# Tablefare



## massmanute (Apr 23, 2012)

Which of the "other kinds of animals" in Utah provide good tablefare?


----------



## mikevanwilder (Nov 11, 2008)

Bear!


----------



## wyogoob (Sep 7, 2007)

mountain lion


----------



## 35whelen (Jul 3, 2012)

rabbit, raccoon.


----------



## burge (Sep 11, 2007)

Squirrel


----------



## Mr Muleskinner (Feb 14, 2012)

My vote is for bear as well. Love it.


----------



## HighNDry (Dec 26, 2007)

I know they eat muskrat down Louisiana way. I think it's called swamp rabbit. I know some people eat jack rabbit.


----------



## wyogoob (Sep 7, 2007)

HighNDry said:


> I know they eat muskrat down Louisiana way. I think it's called swamp rabbit. I know some people eat jack rabbit.

**Required tasks**
(1) List every distinct username that posts in the tablefare thread.
(2) In the tablefare thread, which animal does Mr Muleskinner vote for?
(3) Please shorten the tablefare thread paragraph beginning "I know they eat muskrat" into a brief list of its points.
Answer these from the tablefare thread alone, without drawing on the material.

**Extracted entries**

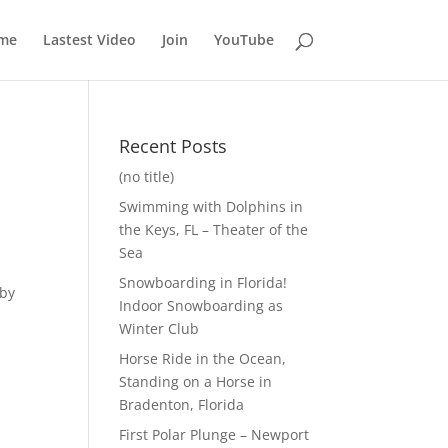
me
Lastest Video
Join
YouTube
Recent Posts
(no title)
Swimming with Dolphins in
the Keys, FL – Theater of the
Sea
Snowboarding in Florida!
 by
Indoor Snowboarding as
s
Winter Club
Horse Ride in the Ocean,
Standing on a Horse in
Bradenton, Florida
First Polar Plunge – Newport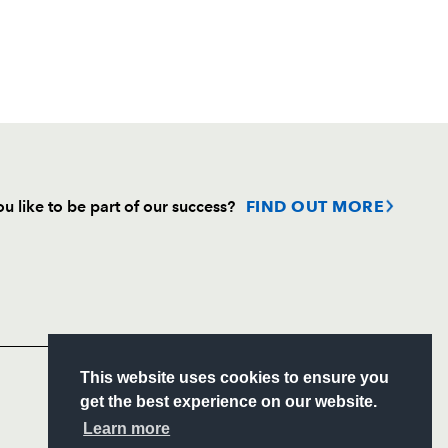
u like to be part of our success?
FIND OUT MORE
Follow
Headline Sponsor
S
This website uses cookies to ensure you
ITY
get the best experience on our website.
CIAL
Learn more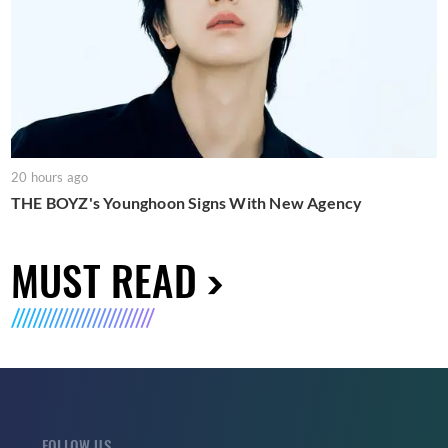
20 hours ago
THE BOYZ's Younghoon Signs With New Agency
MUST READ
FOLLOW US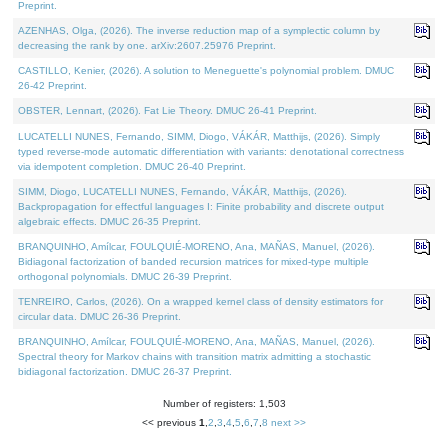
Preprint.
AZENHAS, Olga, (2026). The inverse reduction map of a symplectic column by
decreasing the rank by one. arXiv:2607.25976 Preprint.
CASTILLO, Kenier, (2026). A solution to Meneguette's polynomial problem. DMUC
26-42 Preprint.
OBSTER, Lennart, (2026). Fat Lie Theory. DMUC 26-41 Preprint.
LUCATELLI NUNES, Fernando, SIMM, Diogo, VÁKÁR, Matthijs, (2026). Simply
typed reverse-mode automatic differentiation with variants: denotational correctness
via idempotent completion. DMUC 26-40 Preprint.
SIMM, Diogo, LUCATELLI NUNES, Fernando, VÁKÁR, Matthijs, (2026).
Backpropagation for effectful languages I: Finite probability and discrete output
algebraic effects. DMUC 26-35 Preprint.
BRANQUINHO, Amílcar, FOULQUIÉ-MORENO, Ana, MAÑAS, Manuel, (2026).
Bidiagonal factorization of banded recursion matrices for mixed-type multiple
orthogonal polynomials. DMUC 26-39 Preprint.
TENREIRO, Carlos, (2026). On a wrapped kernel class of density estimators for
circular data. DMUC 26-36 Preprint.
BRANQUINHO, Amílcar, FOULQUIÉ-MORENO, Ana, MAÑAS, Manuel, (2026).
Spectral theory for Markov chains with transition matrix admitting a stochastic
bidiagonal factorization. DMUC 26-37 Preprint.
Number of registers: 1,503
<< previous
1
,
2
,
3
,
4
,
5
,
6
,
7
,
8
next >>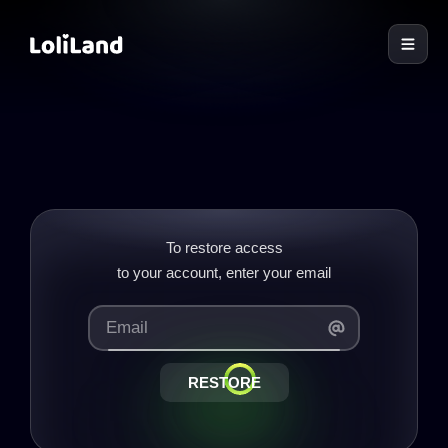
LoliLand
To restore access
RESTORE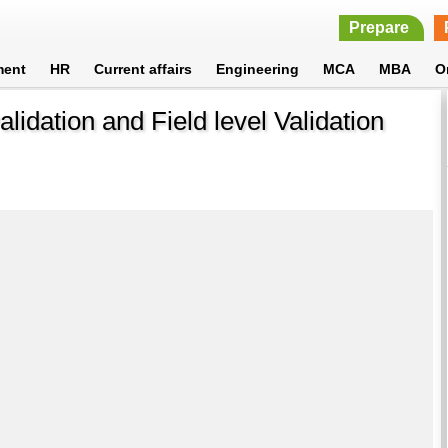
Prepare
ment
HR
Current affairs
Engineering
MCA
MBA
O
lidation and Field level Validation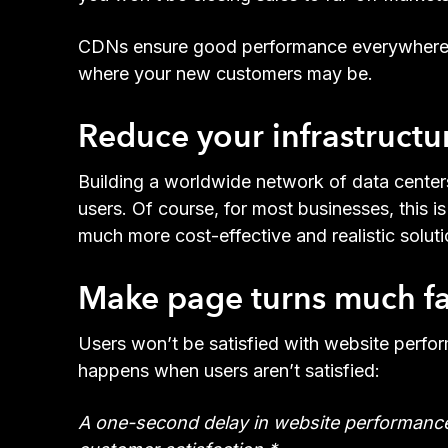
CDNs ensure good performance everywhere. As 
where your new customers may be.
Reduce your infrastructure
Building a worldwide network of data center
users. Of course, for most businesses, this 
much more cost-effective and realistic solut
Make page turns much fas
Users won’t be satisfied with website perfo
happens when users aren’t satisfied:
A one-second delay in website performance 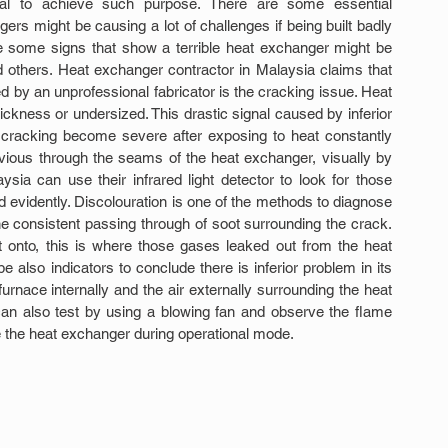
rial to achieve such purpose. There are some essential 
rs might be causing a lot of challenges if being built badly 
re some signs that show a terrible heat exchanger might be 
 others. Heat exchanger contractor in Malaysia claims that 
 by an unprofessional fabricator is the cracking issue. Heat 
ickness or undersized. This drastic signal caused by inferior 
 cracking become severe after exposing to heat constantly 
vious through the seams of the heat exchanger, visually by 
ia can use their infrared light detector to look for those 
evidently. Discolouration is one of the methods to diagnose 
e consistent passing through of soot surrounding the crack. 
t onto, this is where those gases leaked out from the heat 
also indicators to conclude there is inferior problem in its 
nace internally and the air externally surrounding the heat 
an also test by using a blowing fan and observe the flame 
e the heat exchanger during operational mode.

--

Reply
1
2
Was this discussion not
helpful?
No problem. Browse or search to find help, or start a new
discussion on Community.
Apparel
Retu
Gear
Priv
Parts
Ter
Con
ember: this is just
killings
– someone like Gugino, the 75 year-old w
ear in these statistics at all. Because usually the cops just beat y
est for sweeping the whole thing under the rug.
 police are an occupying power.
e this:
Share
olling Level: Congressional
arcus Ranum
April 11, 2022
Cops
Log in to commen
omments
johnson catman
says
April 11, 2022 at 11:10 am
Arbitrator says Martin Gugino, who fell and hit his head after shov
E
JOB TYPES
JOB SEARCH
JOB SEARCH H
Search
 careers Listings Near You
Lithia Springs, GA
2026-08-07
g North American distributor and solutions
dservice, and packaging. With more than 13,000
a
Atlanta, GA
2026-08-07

**Solutions in order**
(1) massmanute, mikevanwilder, wyogoob, 35whelen, burge, Mr Muleskinner, HighNDry

(2) Bear.

(3)
- Muskrat is eaten in Louisiana, possibly under the name swamp rabbit.
- Some people eat jack rabbit.